Posted to user@flink.apache.org by Alexander Smirnov <al...@gmail.com> on 2018/08/21 07:10:59 UTC

How do I investigate checkpoints failures

Hello,

I have a cluster with multiple jobs running on it. One of the jobs has
checkpoints constantly failing
[image: image.png]

How do I investigate it?

Thank you,
Alex

Re: How do I investigate checkpoints failures

Posted by Dawid Wysakowicz <dw...@apache.org>.
Hi Alex,

First thing to do in such cases is to analyze logs for jobmanager and
taskmanagers and look for exceptions there.

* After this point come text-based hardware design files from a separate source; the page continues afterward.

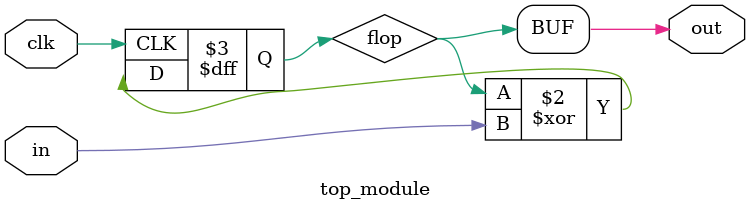
<source format=sv>
module top_module (
	input clk,
	input in,
	output logic out
);

// Declare a flip-flop signal
logic flop;

// Sequential process triggered by posedge of clk
always_ff @(posedge clk)
    flop <= flop ^ in;

// Assign flop to out
assign out = flop;

endmodule

</source>
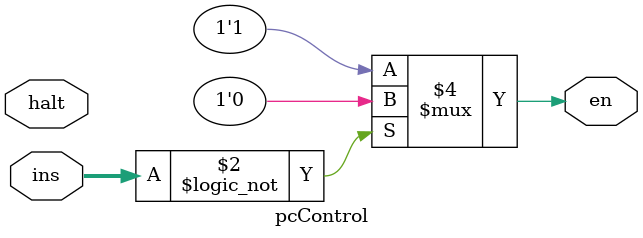
<source format=v>
module pcControl (
    input [31:0] ins,
    input halt,
    output reg en
);
    always @(*) begin
        if (halt) en = 'b0;
        
        if (ins == 'b0) begin
            en = 'b0;
        end else begin
            en = 'b1 ;
        end
    end
endmodule
</source>
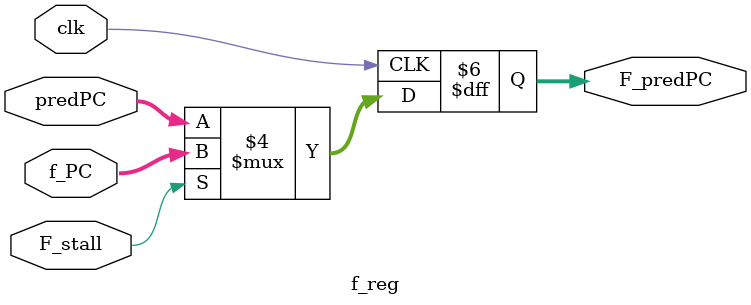
<source format=v>
module f_reg(clk,F_stall,f_PC,predPC,F_predPC);
input clk;
input F_stall;
input[63:0]predPC,f_PC;
output reg [63:0]F_predPC;
always@(posedge clk)begin
  if(F_stall==1)begin
    F_predPC =f_PC;
  end
  else begin
    F_predPC = predPC;
  end
end
endmodule
</source>
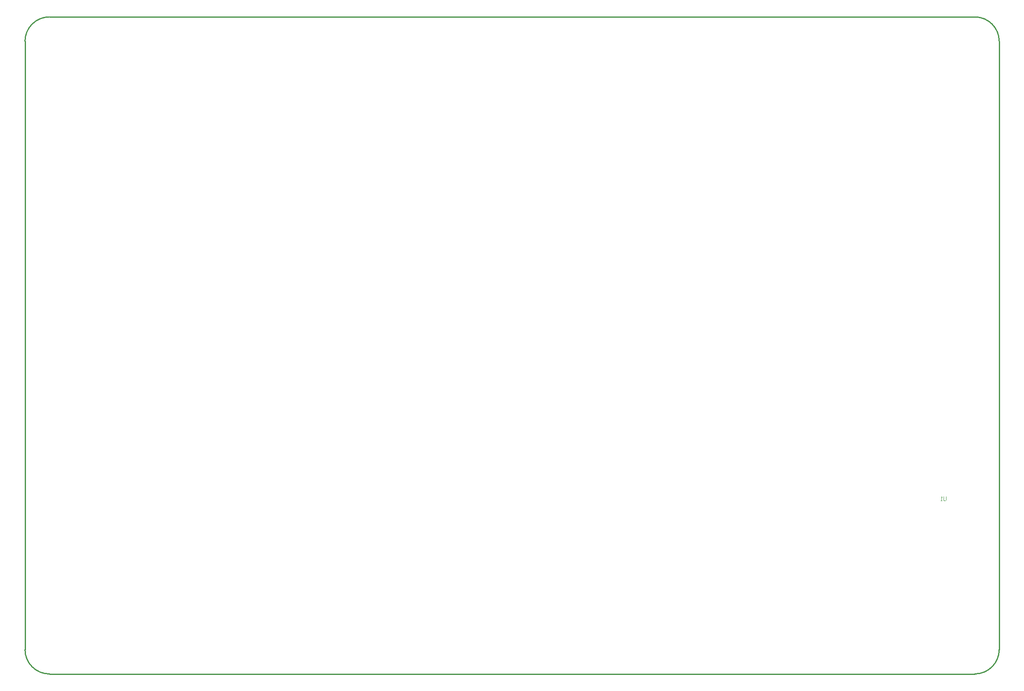
<source format=gbr>
%TF.GenerationSoftware,Altium Limited,Altium Designer,21.6.4 (81)*%
G04 Layer_Color=16711935*
%FSLAX43Y43*%
%MOMM*%
%TF.SameCoordinates,95A2699C-722C-4572-8EE5-7BEA9F810E30*%
%TF.FilePolarity,Positive*%
%TF.FileFunction,Other,Mechanical_1*%
%TF.Part,Single*%
G01*
G75*
%TA.AperFunction,NonConductor*%
%ADD96C,0.254*%
%ADD137C,0.100*%
D96*
X-200000Y5000D02*
G03*
X-195000Y0I5000J0D01*
G01*
Y135000D02*
G03*
X-200000Y130000I0J-5000D01*
G01*
X-5000Y0D02*
G03*
X-0Y5000I0J5000D01*
G01*
X0Y130000D02*
G03*
X-4973Y135000I-5000J0D01*
G01*
X-195000Y-0D02*
X-4975Y0D01*
X-200000Y130000D02*
X-200000Y5000D01*
X-195000Y135000D02*
X-4973Y135000D01*
X-0Y5000D02*
X-0Y130000D01*
D137*
X-10922Y36447D02*
Y35780D01*
X-11055Y35647D01*
X-11322D01*
X-11455Y35780D01*
Y36447D01*
X-11722Y35647D02*
X-11988D01*
X-11855D01*
Y36447D01*
X-11722Y36313D01*
%TF.MD5,ee79244da009102b4ec61c9dc101a8fd*%
M02*

</source>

The cause for latest failed checkpoint says the checkpoint expired. You
can try increasing the checkpoint timeout (you can check more
configuration options for checkpoints here [1]).

Best,

Dawid


[1]
https://ci.apache.org/projects/flink/flink-docs-release-1.6/dev/stream/state/checkpointing.html#enabling-and-configuring-checkpointing


On 21/08/18 09:10, Alexander Smirnov wrote:
> Hello,
>
> I have a cluster with multiple jobs running on it. One of the jobs has
> checkpoints constantly failing
> image.png
>
> How do I investigate it? 
>
> Thank you,
> Alex